#### Exercise brief:
Pictures must not appear in the copy. Restate exactly the lines below from the one with "antibiotics can make" through the one with "and his family", inclusive.

Extracted page text data
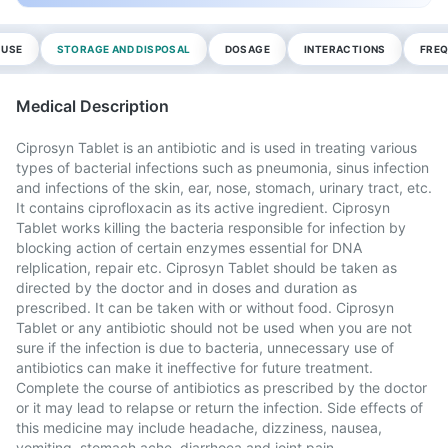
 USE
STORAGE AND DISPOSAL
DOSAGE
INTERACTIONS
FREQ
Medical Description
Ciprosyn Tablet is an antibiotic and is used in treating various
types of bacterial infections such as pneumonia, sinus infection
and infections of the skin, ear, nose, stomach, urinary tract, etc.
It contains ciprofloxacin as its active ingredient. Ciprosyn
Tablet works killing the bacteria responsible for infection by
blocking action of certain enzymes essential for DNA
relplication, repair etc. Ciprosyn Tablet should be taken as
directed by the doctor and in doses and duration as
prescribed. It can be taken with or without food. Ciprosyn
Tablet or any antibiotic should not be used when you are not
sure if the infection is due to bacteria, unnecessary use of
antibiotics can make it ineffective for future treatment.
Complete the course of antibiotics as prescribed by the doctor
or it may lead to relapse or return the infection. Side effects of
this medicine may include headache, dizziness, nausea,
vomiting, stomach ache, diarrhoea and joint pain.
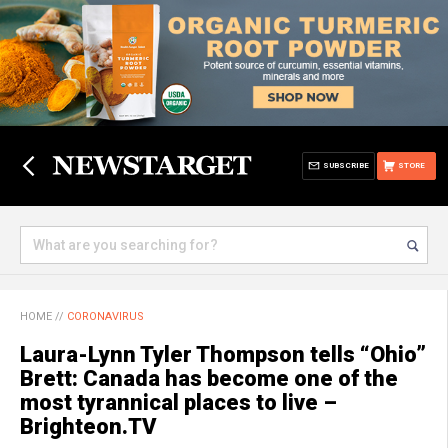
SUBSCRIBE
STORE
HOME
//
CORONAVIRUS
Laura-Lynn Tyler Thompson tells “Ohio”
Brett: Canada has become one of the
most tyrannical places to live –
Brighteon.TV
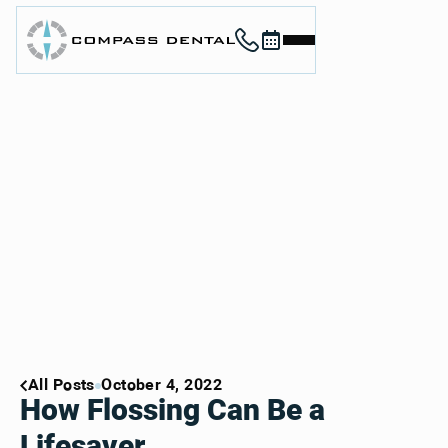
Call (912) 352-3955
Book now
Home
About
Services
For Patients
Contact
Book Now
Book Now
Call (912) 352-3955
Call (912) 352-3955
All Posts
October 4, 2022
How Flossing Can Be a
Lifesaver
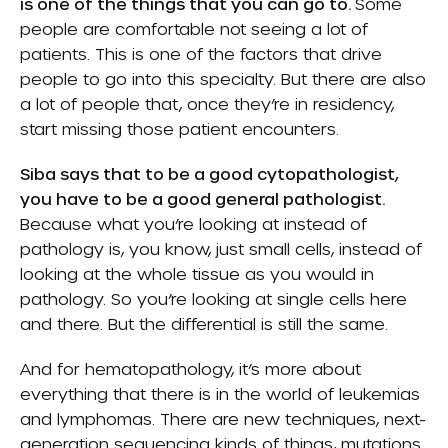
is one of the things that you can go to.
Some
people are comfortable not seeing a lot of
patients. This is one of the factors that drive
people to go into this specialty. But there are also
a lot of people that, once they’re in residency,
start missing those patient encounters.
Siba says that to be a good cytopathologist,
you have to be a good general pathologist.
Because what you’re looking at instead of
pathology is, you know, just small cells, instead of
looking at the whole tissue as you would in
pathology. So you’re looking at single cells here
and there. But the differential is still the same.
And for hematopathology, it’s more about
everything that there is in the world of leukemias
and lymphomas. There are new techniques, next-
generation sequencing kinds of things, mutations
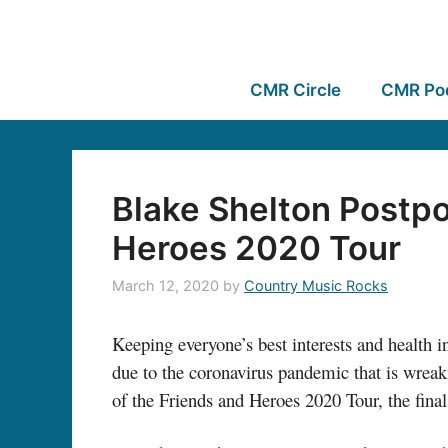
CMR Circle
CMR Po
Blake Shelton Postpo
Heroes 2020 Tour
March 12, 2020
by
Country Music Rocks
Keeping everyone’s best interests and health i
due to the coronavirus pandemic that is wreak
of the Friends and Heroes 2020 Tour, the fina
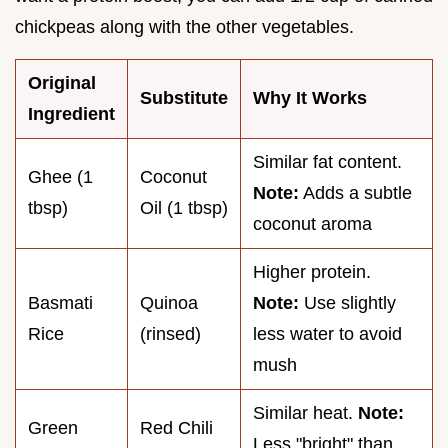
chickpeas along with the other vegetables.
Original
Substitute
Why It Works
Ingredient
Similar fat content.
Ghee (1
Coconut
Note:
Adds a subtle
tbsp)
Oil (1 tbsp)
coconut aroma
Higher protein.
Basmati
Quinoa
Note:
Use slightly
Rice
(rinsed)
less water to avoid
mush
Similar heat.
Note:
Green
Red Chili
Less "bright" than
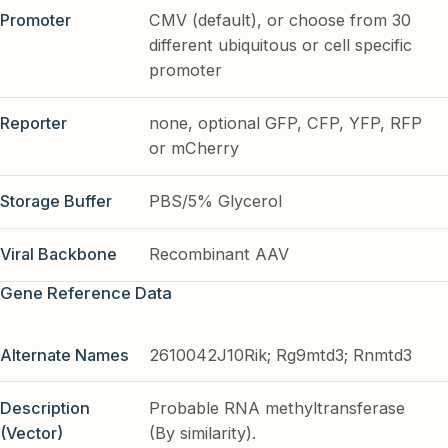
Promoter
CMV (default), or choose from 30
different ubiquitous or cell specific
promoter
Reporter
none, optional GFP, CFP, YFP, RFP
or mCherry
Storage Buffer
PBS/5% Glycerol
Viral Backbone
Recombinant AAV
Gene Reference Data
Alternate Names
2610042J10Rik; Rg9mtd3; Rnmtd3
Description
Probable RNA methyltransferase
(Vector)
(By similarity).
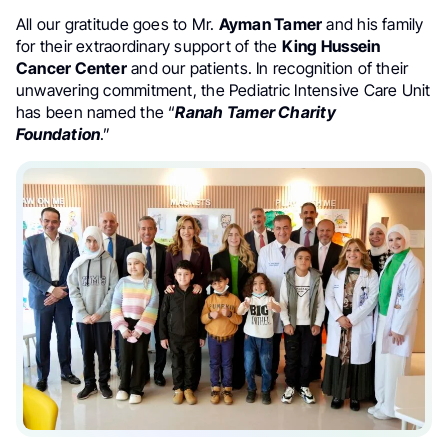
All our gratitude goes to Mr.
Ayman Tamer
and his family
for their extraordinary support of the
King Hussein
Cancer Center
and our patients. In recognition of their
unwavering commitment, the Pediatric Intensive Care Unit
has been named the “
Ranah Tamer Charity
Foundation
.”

* * *

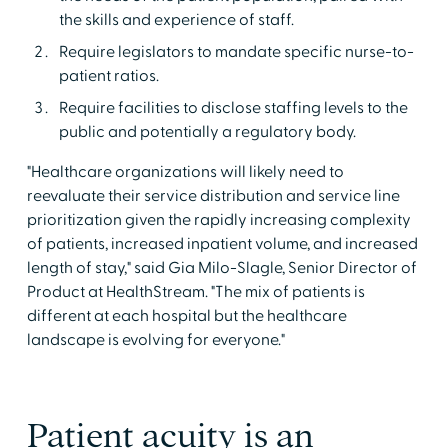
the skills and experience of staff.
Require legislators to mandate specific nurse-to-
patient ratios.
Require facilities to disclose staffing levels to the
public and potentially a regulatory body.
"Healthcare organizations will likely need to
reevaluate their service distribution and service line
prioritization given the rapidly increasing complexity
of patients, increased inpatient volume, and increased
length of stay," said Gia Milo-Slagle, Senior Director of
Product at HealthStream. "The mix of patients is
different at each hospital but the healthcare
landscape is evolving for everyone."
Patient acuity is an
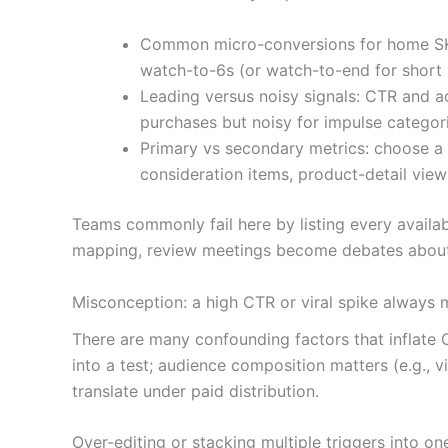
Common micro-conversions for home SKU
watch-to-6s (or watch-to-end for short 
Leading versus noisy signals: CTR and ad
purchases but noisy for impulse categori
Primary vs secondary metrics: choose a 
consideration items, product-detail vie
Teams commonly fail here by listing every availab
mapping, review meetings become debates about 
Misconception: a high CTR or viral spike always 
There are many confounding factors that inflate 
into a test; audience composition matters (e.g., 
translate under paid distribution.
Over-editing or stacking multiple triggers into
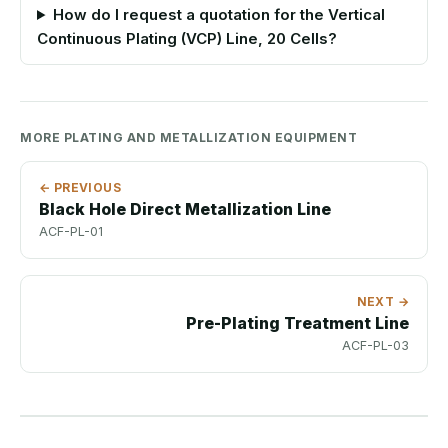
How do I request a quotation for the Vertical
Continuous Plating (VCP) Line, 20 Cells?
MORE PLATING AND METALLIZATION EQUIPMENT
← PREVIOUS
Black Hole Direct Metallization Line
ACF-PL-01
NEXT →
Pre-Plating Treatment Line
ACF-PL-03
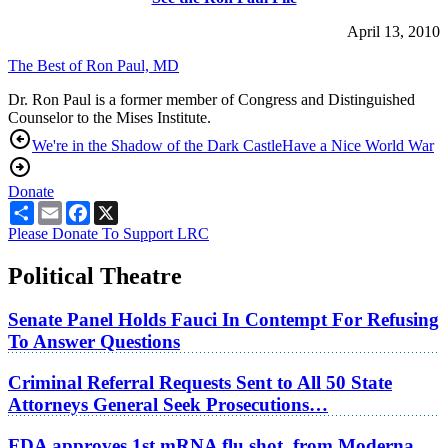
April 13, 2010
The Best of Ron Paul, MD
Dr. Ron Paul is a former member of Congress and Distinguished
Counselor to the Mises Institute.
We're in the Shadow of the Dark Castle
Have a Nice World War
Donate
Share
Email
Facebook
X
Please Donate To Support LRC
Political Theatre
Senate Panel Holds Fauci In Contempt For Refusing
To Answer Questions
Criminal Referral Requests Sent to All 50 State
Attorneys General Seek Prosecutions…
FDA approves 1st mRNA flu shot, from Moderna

#### Solved problem:
antibiotics can make it ineffective for future treatment.
Complete the course of antibiotics as prescribed by the doctor
or it may lead to relapse or return the infection. Side effects of
this medicine may include headache, dizziness, nausea,
vomiting, stomach ache, diarrhoea and joint pain.
SUBSCRIBE
STORE
HOME
//
CORONAVIRUS
Laura-Lynn Tyler Thompson tells “Ohio”
Brett: Canada has become one of the
most tyrannical places to live –
Brighteon.TV
Call (912) 352-3955
Book now
Home
About
Services
For Patients
Contact
Book Now
Book Now
Call (912) 352-3955
Call (912) 352-3955
All Posts
October 4, 2022
How Flossing Can Be a
Lifesaver
is one of the things that you can go to.
Some
people are comfortable not seeing a lot of
patients. This is one of the factors that drive
people to go into this specialty. But there are also
a lot of people that, once they’re in residency,
start missing those patient encounters.
Siba says that to be a good cytopathologist,
you have to be a good general pathologist.
Because what you’re looking at instead of
pathology is, you know, just small cells, instead of
looking at the whole tissue as you would in
pathology. So you’re looking at single cells here
and there. But the differential is still the same.
And for hematopathology, it’s more about
everything that there is in the world of leukemias
and lymphomas. There are new techniques, next-
generation sequencing kinds of things, mutations
CMR Circle
CMR Po
Blake Shelton Postpo
Heroes 2020 Tour
March 12, 2020
by
Country Music Rocks
Keeping everyone’s best interests and health i
due to the coronavirus pandemic that is wreak
of the Friends and Heroes 2020 Tour, the fina
chickpeas along with the other vegetables.
Original
Substitute
Why It Works
Ingredient
Similar fat content.
Ghee (1
Coconut
Note:
Adds a subtle
tbsp)
Oil (1 tbsp)
coconut aroma
Higher protein.
Basmati
Quinoa
Note:
Use slightly
Rice
(rinsed)
less water to avoid
mush
Similar heat.
Note:
Green
Red Chili
Less "bright" than
Promoter
CMV (default), or choose from 30
different ubiquitous or cell specific
promoter
Reporter
none, optional GFP, CFP, YFP, RFP
or mCherry
Storage Buffer
PBS/5% Glycerol
Viral Backbone
Recombinant AAV
Gene Reference Data
Alternate Names
2610042J10Rik; Rg9mtd3; Rnmtd3
Description
Probable RNA methyltransferase
(Vector)
(By similarity).
All our gratitude goes to Mr.
Ayman Tamer
and his family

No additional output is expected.